笑顔の彼女に抱えられた合わせ鏡には、綺麗に切り揃えられたストレートヘアが映っていた。
彼女の笑顔に先ほどの声が重なる。


「体の中で、作られてるものですからね。」

腹の中でぐるぐると渦巻いたあの黒く熱い怒りとは似つかわしくない、私の体内から生み出されたこんなに真っ直ぐな毛髪。

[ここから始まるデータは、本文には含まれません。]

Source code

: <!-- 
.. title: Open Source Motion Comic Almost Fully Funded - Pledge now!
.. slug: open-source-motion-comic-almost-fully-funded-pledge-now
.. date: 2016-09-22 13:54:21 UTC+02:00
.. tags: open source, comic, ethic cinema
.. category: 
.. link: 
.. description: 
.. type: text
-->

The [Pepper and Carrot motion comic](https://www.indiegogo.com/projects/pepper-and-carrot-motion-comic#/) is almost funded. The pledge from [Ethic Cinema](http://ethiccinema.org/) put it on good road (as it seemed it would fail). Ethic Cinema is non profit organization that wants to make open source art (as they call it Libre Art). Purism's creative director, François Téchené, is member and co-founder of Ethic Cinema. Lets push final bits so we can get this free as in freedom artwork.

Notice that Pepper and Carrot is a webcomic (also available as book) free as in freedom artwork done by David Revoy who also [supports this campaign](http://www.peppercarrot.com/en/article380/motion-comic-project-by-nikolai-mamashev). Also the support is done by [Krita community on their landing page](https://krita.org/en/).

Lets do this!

自分の罪よりも、難なくすり抜けていったあの子の罪が許せなかった。
他人だけを見て、自分のことは見ていなかった。
変わらなくちゃいけなかった。
あの日、教師は私を変えようとしていた。
教師の言葉は怒りではなく呆れでもなく、諭しだった。

お釣りとスタンプカードをもらってドアを開けると、暖かな風がぶわっと私を過ぎ去っていった。
髪の毛一本一本の合間を撫でて流れていった。
風と遊んだ髪の毛は、さらさらと真っ直ぐ定位置に舞い戻る。

許せなかったのは、友人ではなくきっと自分だった。
剥ぎ取りたかったのは、ストレートヘアではなく、きっと私の下らぬ意地だった。あの日の偽物の髪の毛は、私にきっと似合っていなかった。

軽くなった髪に真っ直ぐ広げた指を通す。
それは拒否することなく、すんなりと撫でられていく。
私は颯爽と歩き始める。
真っ直ぐにこの髪の毛をなびかせて。

この髪の毛は、私のこの体がつくったものだ。

ぇえ…! 最後まで読んでくれたんですか! あれまぁ! ありがとうございます!